In Windows -- and probably Unix for that matter -- using the chdir() function in a (32-bit) program doesn't change the directory when the program exits. (It does in a 16-bit Windows program.)
Does anybody know how to do that in a Windows 32-bit program?

+2  A: 

It sounds like you're asking one process (your Win32 program) to change the CWD of another process (your shell). As far as I know, this is impossible without the latter process providing an API for such a purpose. The nearest I can come to any sort of reference for this assertion, however, is the following quote from MSDN:

A parent process can directly alter the environment variables of a child process during process creation. This is the only situation when a process can directly change the environment settings of another process.

ladenedge
A: 

Are you talking about the SetCurrentDirectory function of Windows API? The article says that the function "changes the current directory for the current process". In for instance Delphi, there is a function ChDir that actually calls this API function.

Andreas Rejbrand
+3  A: 

Uhm... IMHO it's exactly one of the things that the OS must guarantee not to happen. The current dir is a per-process property, a child process usually inherits it from the parent process, but the reverse should not happen (and it doesn's). To obtain what you want, in general, the parent should actively watch some information (message, file, shared memory...) in which the child process stores the new directory, and then call chdir() with the new value. As far as I know, Windows' cmd.exe doesn't have any mechanism like that. Actually, by using code injection tecniques (e.g. CreateRemoteThread) on the parent process it could be possible to force it to do something unexpected, but it's a very dirty trick, not at all good neither general. Win16 was different: there was a single "msdos" state for all the programs, but it was a limitation, not a feature.

Giuseppe Guerrini
A: 

Well yeah it's true the popular API calls to change directory change it for the process. ... BUT ...

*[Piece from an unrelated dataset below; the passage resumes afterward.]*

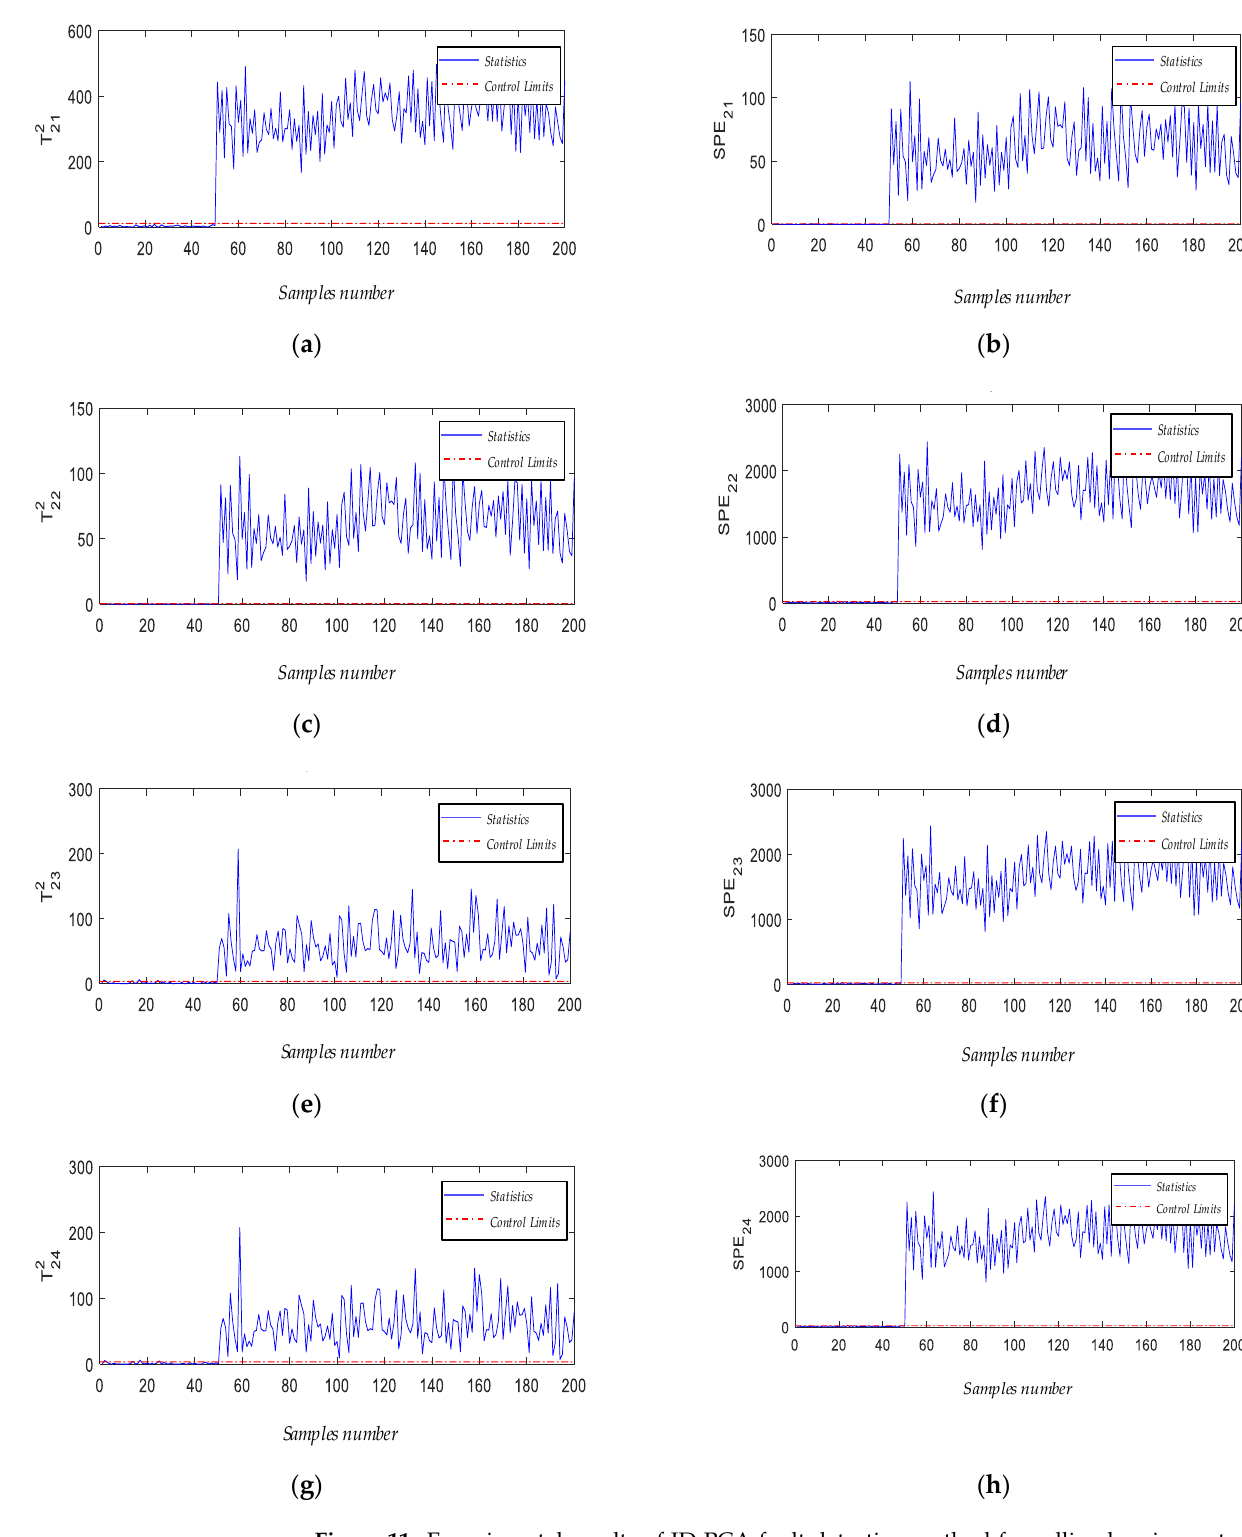
Figure 11. Experimental results of ID-PCA fault detection method for rolling bearing outer ring: ( a ) the result of T 2 ; ( b )the result of SPE 21 ; ( c ) the result of T 2 ; ( d ) the result of SPE 22 ; ( e ) the result of 22 21 T 2 ; ( h ) the result of SPE 24 ; ( f ) the result of SPE 23 ; ( g ) the result of T 2 result of 23 24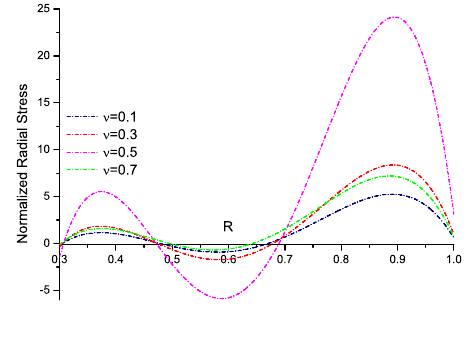
Figure 9: Variation of normalized radial stress with Poisson’s ratio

(1.) 16-bit windows programs can change the global directory; probably because they run in the same process as the command.com thing. That's what I've been happily using for years; I assume XP somehow emulates this? ... But now Windows 7 64-bit won't run 16-bit programs anymore! (?)

(2.) Both Windows and Unix "cd" commands can of course change directories for the calling process -- presumably because they are built-in commands of the command shell. But successor Windows shells manage to accomplish this, or at least I hope PowerShell can do that. All built-ins?

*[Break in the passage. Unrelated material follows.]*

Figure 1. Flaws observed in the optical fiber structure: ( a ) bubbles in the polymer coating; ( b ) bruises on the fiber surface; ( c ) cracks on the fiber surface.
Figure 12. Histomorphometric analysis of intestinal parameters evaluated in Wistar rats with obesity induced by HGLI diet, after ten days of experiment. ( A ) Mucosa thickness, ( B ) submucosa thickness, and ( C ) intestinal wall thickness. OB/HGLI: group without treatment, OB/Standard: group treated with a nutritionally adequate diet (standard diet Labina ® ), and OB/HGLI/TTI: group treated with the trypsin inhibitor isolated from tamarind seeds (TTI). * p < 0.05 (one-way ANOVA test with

(3.) The way I've wound-up doing it is modifying my programs that used to call the API to simply emit "cd \dst\directory" to stdout, then in a procedure do

chdirprogram >t~.bat

call T~.bat

Which works great. And of course the usual point of a change-directory program is to provide the functionality in a batch procedure with a computed destination. Which of course you can do in Unix with Bash etc. variables, but not in Windows batch files, although maybe (?) in the numerous successor Windows procedure things, which I don't want to use. ... Since this functionality is obviously useful, I was hoping someone knew of a sneaky Windows call what'd do it. The explanation that it's somehow wrong for a process to change the directory for a calling process is one of those bogus, "you're not supposed to do that and I won't tell you why" excuses. ... But I guess I'll just stick to my pitiful little batch files.